(Extracted page text data)

[Start of section]

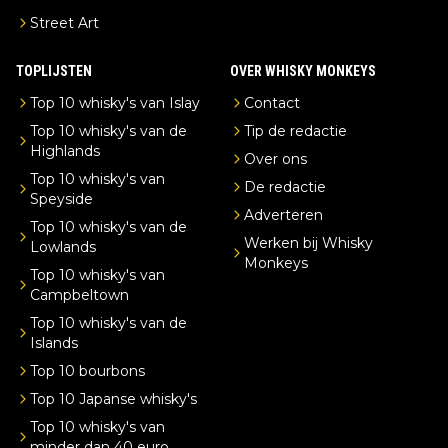
Street Art
TOPLIJSTEN
OVER WHISKY MONKEYS
Top 10 whisky's van Islay
Contact
Top 10 whisky's van de
Tip de redactie
Highlands
Over ons
Top 10 whisky's van
De redactie
Speyside
Adverteren
Top 10 whisky's van de
Werken bij Whisky
Lowlands
Monkeys
Top 10 whisky's van
Campbeltown
Top 10 whisky's van de
Islands
Top 10 bourbons
Top 10 Japanse whisky's
Top 10 whisky's van
minder dan 40 euro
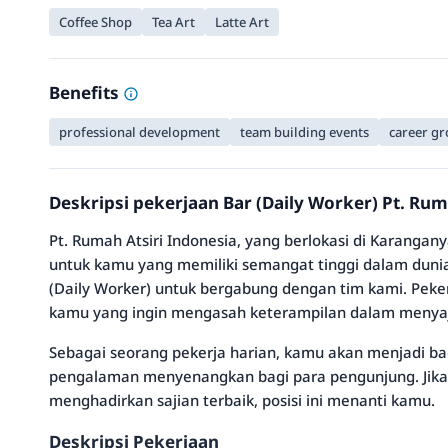
Coffee Shop
Tea Art
Latte Art
Benefits
professional development
team building events
career g
Deskripsi pekerjaan Bar (Daily Worker) Pt. Rum
Pt. Rumah Atsiri Indonesia, yang berlokasi di Karang
untuk kamu yang memiliki semangat tinggi dalam duni
(Daily Worker) untuk bergabung dengan tim kami. Peker
kamu yang ingin mengasah keterampilan dalam menyaj
Sebagai seorang pekerja harian, kamu akan menjadi b
pengalaman menyenangkan bagi para pengunjung. Jika ka
menghadirkan sajian terbaik, posisi ini menanti kamu.
Deskripsi Pekerjaan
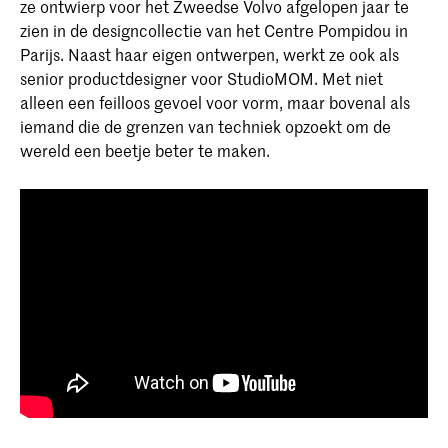
ze ontwierp voor het Zweedse Volvo afgelopen jaar te
zien in de designcollectie van het Centre Pompidou in
Parijs. Naast haar eigen ontwerpen, werkt ze ook als
senior productdesigner voor StudioMOM. Met niet
alleen een feilloos gevoel voor vorm, maar bovenal als
iemand die de grenzen van techniek opzoekt om de
wereld een beetje beter te maken.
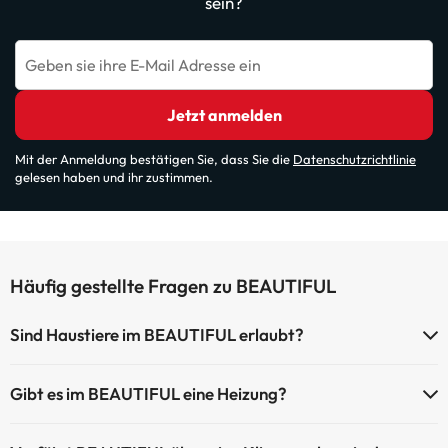
sein?
Geben sie ihre E-Mail Adresse ein
Jetzt anmelden
Mit der Anmeldung bestätigen Sie, dass Sie die
Datenschutzrichtlinie
gelesen haben und ihr zustimmen.
Häufig gestellte Fragen zu BEAUTIFUL
Sind Haustiere im BEAUTIFUL erlaubt?
Haustiere sind im BEAUTIFUL auf Anfrage und nach Bezahlung im
Gibt es im BEAUTIFUL eine Heizung?
Hotel erlaubt. Prüfen Sie die Bedingungen.
Ja, BEAUTIFUL hat eine Heizung in den Gemeinschaftsräumen.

[End of section]

**Goal of the exercise:**
Lines holding "Heizung": copy each one from the records above.

**Written answer:**
Gibt es im BEAUTIFUL eine Heizung?
Ja, BEAUTIFUL hat eine Heizung in den Gemeinschaftsräumen.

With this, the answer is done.